* Begin SOURCE PASSAGE *

When 10-year-old Alvin Odera gets home from school, his mother expects him to finish homework before watching TV. However, Alvin usually has other plans. He grabs his tablet, logs onto YouTube, and quickly drifts into a world of gamers, vloggers, and funny skits.
By the time his mother checks in, Alvin is repeating phrases from a stranger he calls his “favourite auntie” — a 23-year-old content creator whom his mother has never heard of.
This is a question many parents are asking: Are our children being raised by digital aunties and nannies”?
Digital aunties vs real aunties
In the past, “auntie” was the woman next door who would scold a child for mischief, teach a girl from next door how to cook chapati, or share stories of resilience. Today, “auntie” is a beauty influencer giving makeup tutorials.
For 37-year-old Wambui Mawira, a mother of two in Nakuru, the challenge is real.
“During my childhood, my aunties corrected me and taught me manners. Now, my children are glued to TikTok. They know influencers by name, but don’t know our next-door neighbour. When I ask them to greet guests properly, they roll their eyes and mimic an online skit. It’s frustrating,” she says.
Wambui is not alone. Many parents feel their authority undermined by the powerful influence of online creators. Some admit that they hand over screens to keep children quiet while they work. What begins as convenience slowly morphs into dependency.

* End SOURCE PASSAGE *

### REQUEST 1
Quote the rows word for word, beginning at the line that contains "genus: Solidago" and continuing through the last line of the rows.

* Begin RECORDS FOR THE TASK *

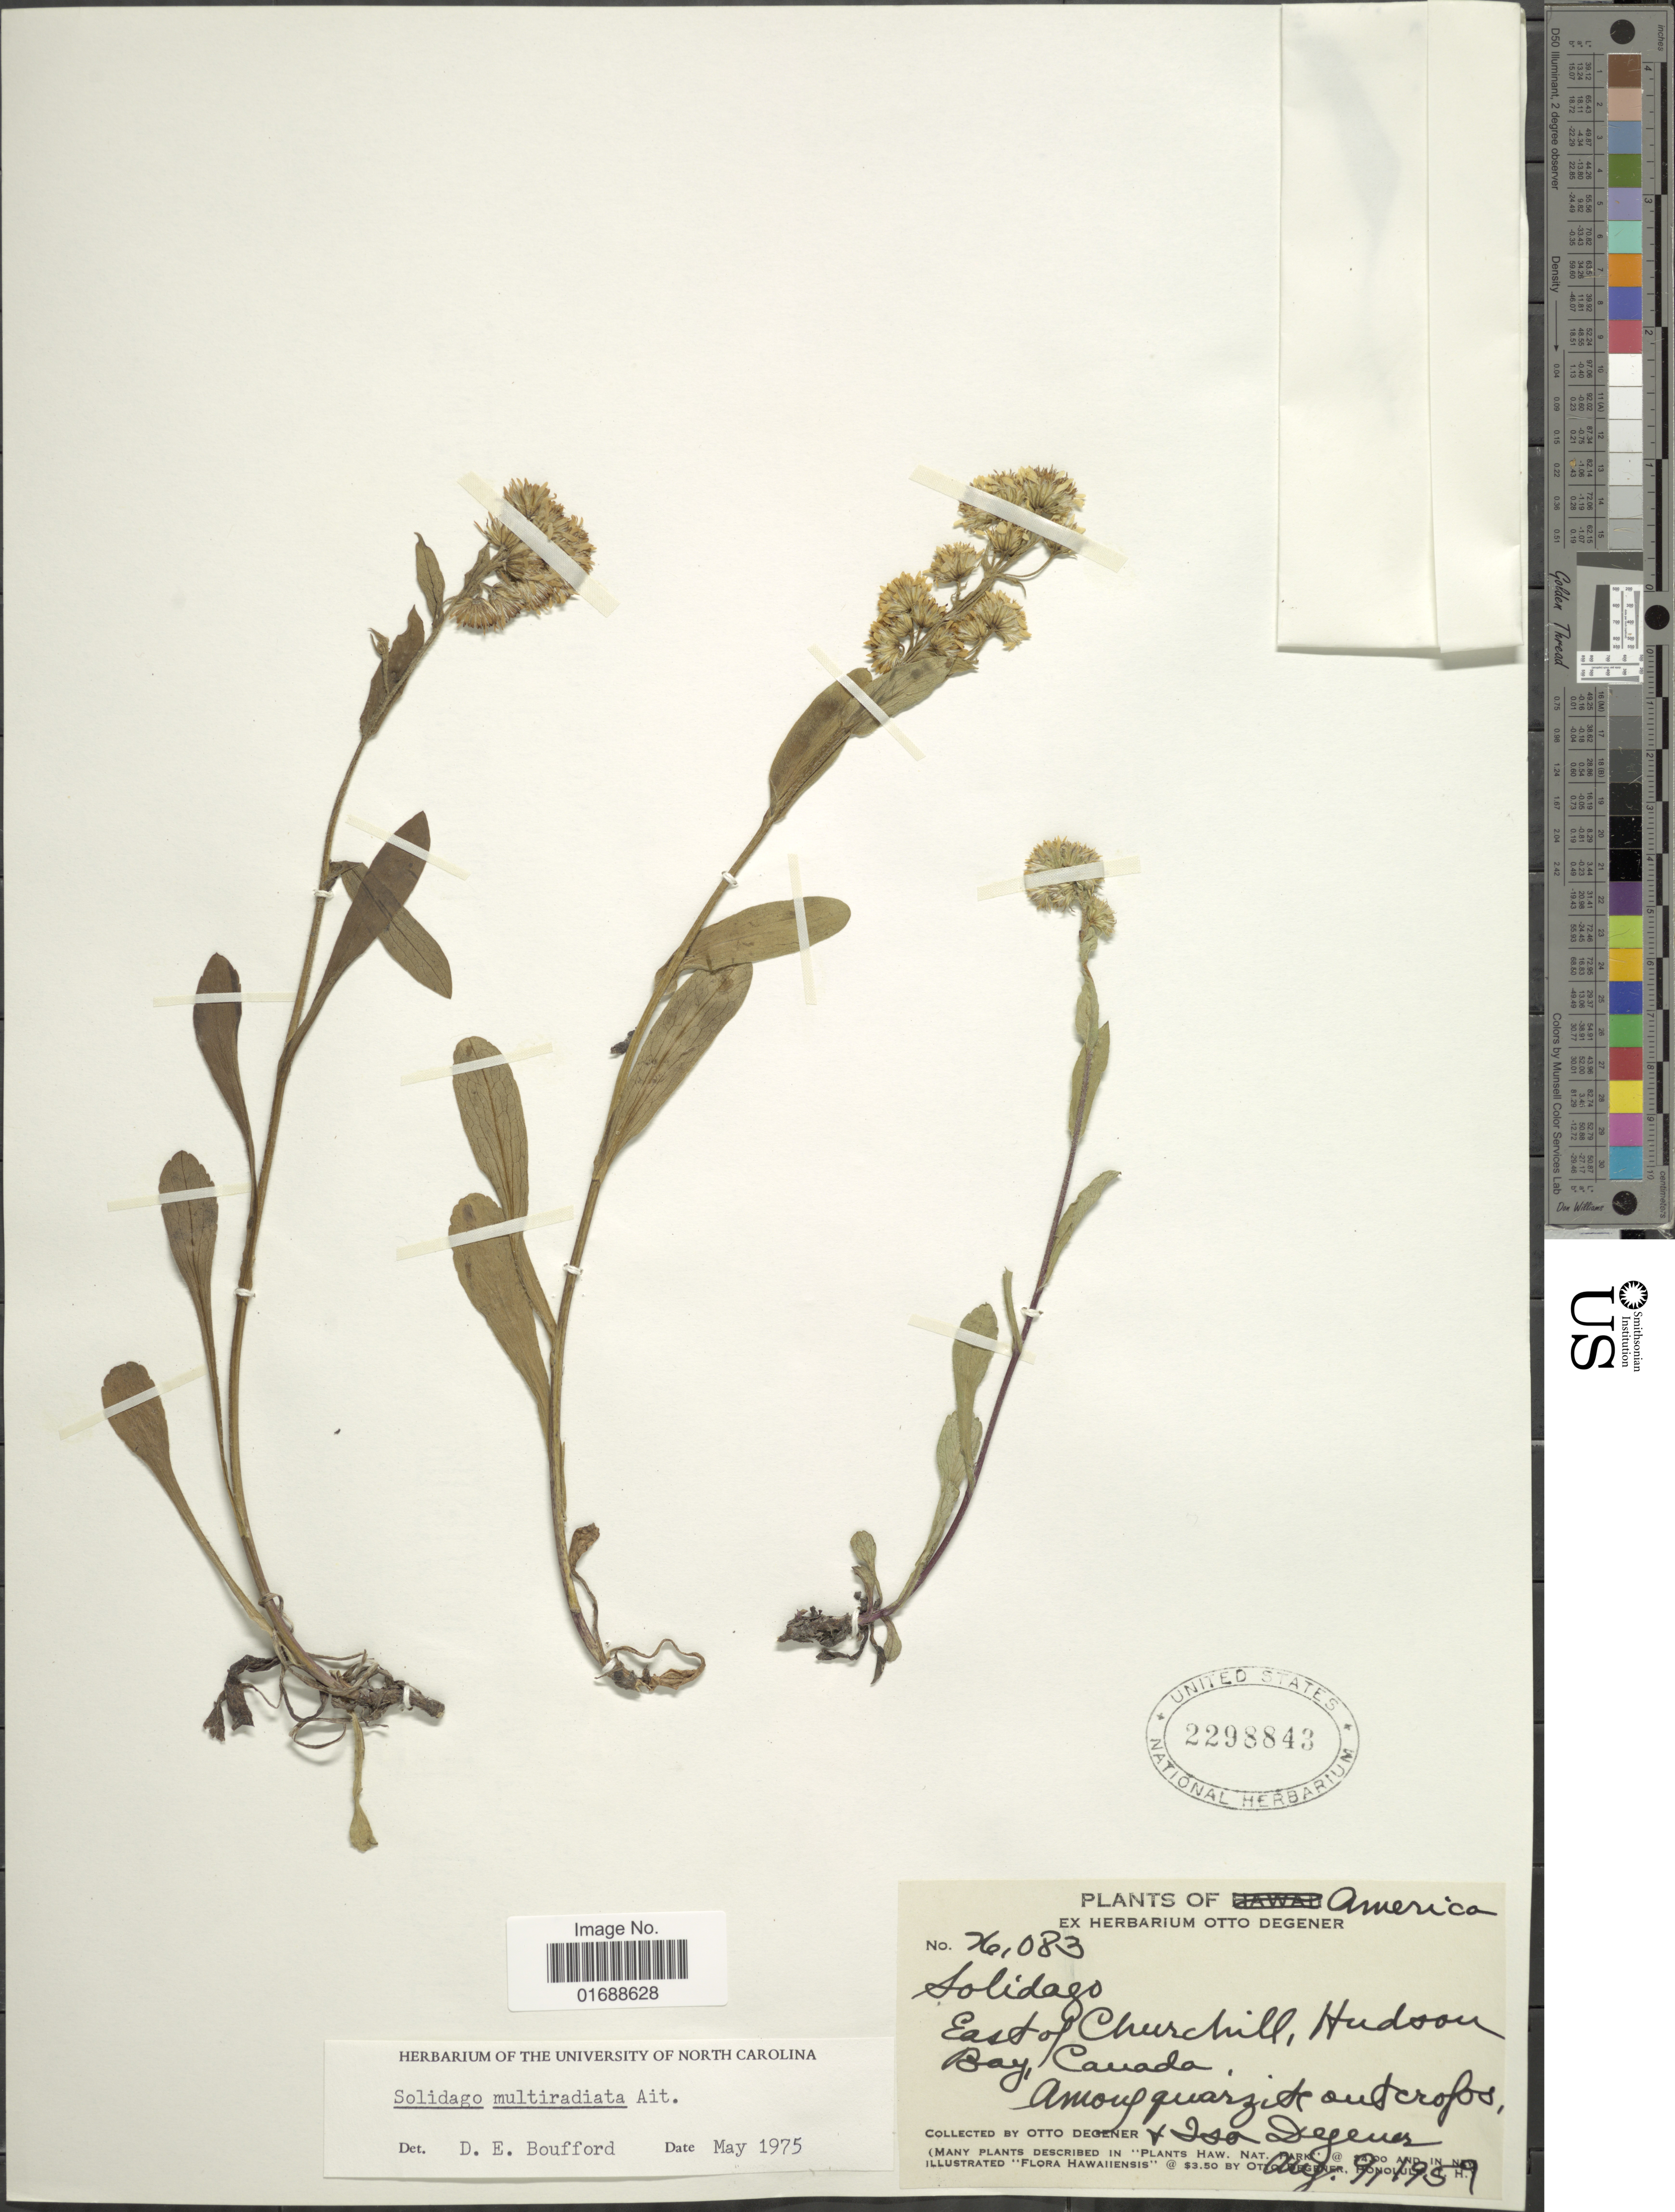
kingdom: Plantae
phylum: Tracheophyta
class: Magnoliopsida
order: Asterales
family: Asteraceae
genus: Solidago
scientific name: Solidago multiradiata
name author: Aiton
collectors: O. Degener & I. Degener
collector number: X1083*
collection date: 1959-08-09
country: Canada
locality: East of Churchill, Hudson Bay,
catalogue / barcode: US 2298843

* End RECORDS FOR THE TASK *

### REQUEST 2
Write out the passage from the article about children and online influencers exactly, beginning at the words "By the time" and stopping after "challenge is real.".

### FULL ANSWER 1
genus: Solidago
scientific name: Solidago multiradiata
name author: Aiton
collectors: O. Degener & I. Degener
collector number: X1083*
collection date: 1959-08-09
country: Canada
locality: East of Churchill, Hudson Bay,
catalogue / barcode: US 2298843

### FULL ANSWER 2
By the time his mother checks in, Alvin is repeating phrases from a stranger he calls his “favourite auntie” — a 23-year-old content creator whom his mother has never heard of.
This is a question many parents are asking: Are our children being raised by digital aunties and nannies”?
Digital aunties vs real aunties
In the past, “auntie” was the woman next door who would scold a child for mischief, teach a girl from next door how to cook chapati, or share stories of resilience. Today, “auntie” is a beauty influencer giving makeup tutorials.
For 37-year-old Wambui Mawira, a mother of two in Nakuru, the challenge is real.